[DATA EXTRACT Boundary: Start]
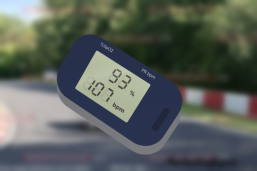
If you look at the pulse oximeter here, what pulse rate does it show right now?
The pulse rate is 107 bpm
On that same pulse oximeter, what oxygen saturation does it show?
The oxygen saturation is 93 %
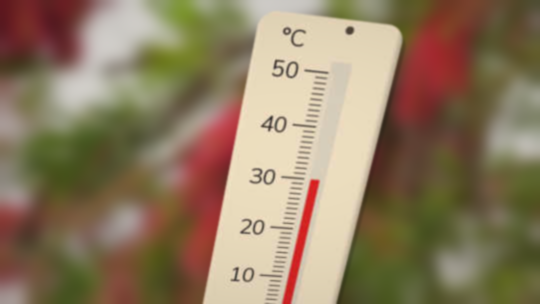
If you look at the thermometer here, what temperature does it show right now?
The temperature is 30 °C
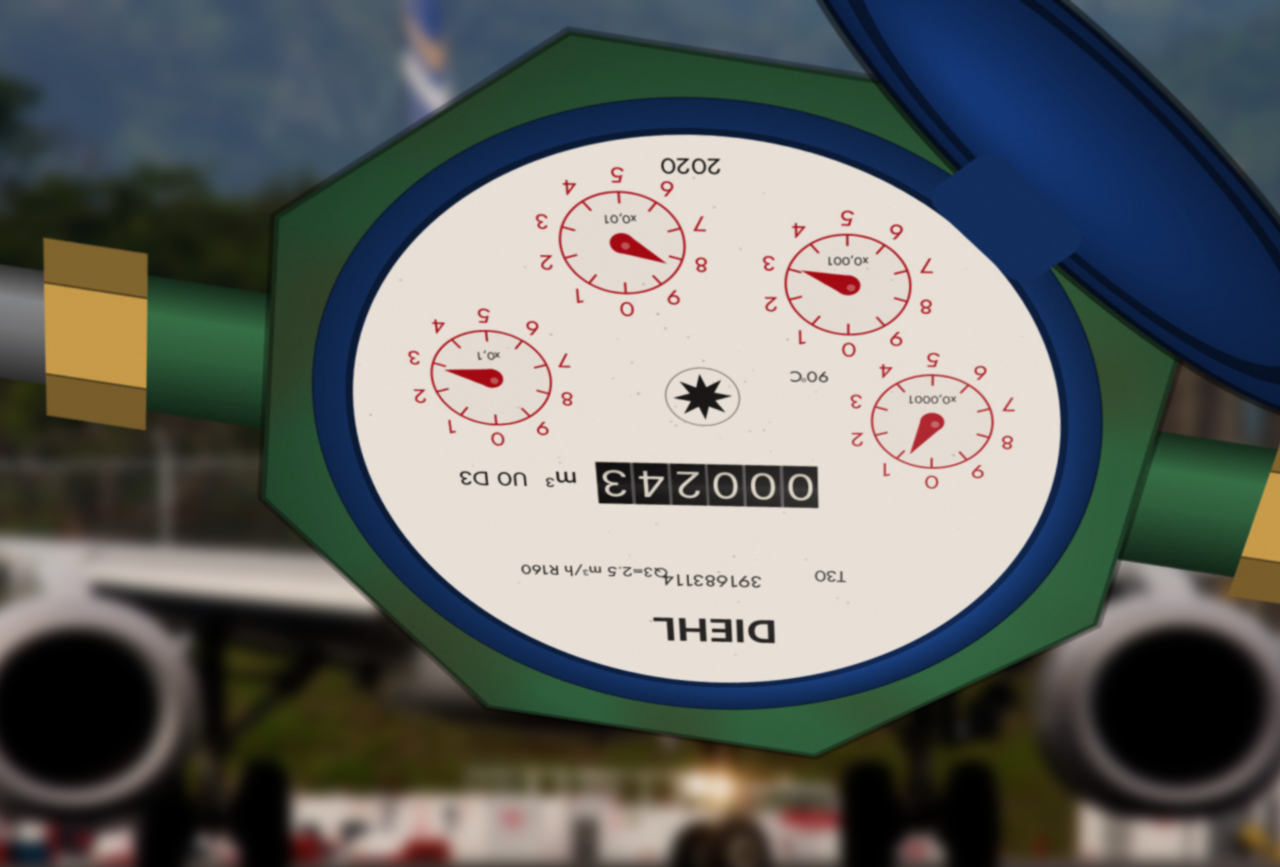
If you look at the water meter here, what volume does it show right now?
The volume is 243.2830 m³
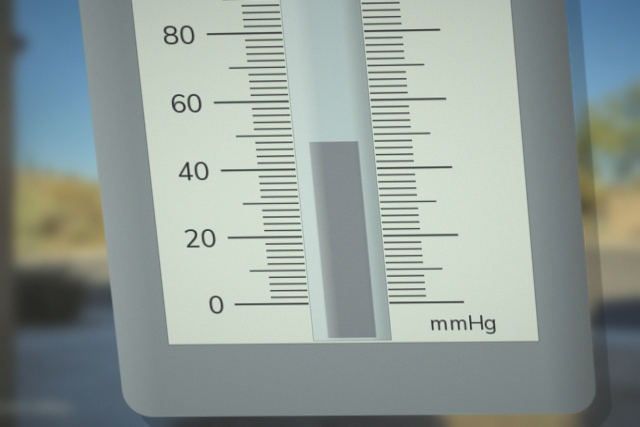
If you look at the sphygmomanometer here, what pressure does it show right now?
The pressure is 48 mmHg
[DATA EXTRACT Boundary: End]
• [WORK TO BE COMPLETED] Lay out the data as a numbered list, starting at the line that contains "If you look at the water" and running through the end of the data. Leave out blank lines and the pictures.

• [YOUR RESPONSE]
1. If you look at the water meter here, what volume does it show right now?
2. The volume is 243.2830 m³
3. If you look at the sphygmomanometer here, what pressure does it show right now?
4. The pressure is 48 mmHg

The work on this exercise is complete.